We have made good friends along the way. Some have stayed, others have drifted away, and still others have been a gift of late. I treasure those people. I will never ever forget ordering that big fishbowl cocktail in San Francisco (never ever again. Stay away from the group cocktails in the future) and laughing about it the entire weekend, or the Cat Club – which was a blast. We did not really see or speak to a band member the entire weekend, but I think we had more fun than we’ve had in a long time, just dancing to Duran Duran songs and videos. I’d do it again in a hot minute. I remember laughing at you one of those nights at the Cat Club for reasons I don’t need to disclose here, but it was joyous all the same.  Our friends have stood by us, bought us tickets when the two of us couldn’t get the Ticketmaster gods to work in our favor, and listened to us go on and on about blogging and fandom and who knows what else. (well, I do know, but there’s only so much I’ll say here!)

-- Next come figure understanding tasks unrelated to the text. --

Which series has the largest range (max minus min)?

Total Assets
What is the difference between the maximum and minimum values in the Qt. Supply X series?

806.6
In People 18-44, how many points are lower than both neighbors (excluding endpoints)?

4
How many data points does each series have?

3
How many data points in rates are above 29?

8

I have tried to sum this up in a few different ways, but the fact is – I want to celebrate you and our friendship. I don’t want to think about the bad stuff because as soon as I’m done writing, it’ll still be there. In this moment, I want to focus on the joy. I am so glad you were born and that I can still count you as my best friend! Despite our differences, we are incredibly similar, and I love how we’re two sides of the same coin.  As I think back on all the things we’ve done, it is impossible not think about all that we have left to still do. I think there must be corners of the US we haven’t visited yet – so the band had better get on with it!  We still have things to do!!

A very happy birthday to you, my friend. I hope you had a wonderful day. I thought of you lots yesterday, believe it or not. The good news is that for all intents and purposes, Walt IS back to work – and that means I need to plan a trip to see you. Soon.  I picture a week during the summer where we do nothing but watch videos, hang out, have some vodka tonics, and maybe do some writing if we are so inclined.

I am so lucky (no really, right now I am definitely the luckiest) to call Amanda my best friend. I am well aware that we are not everyone’s cup of tea. That’s fine, because we’ve got each other.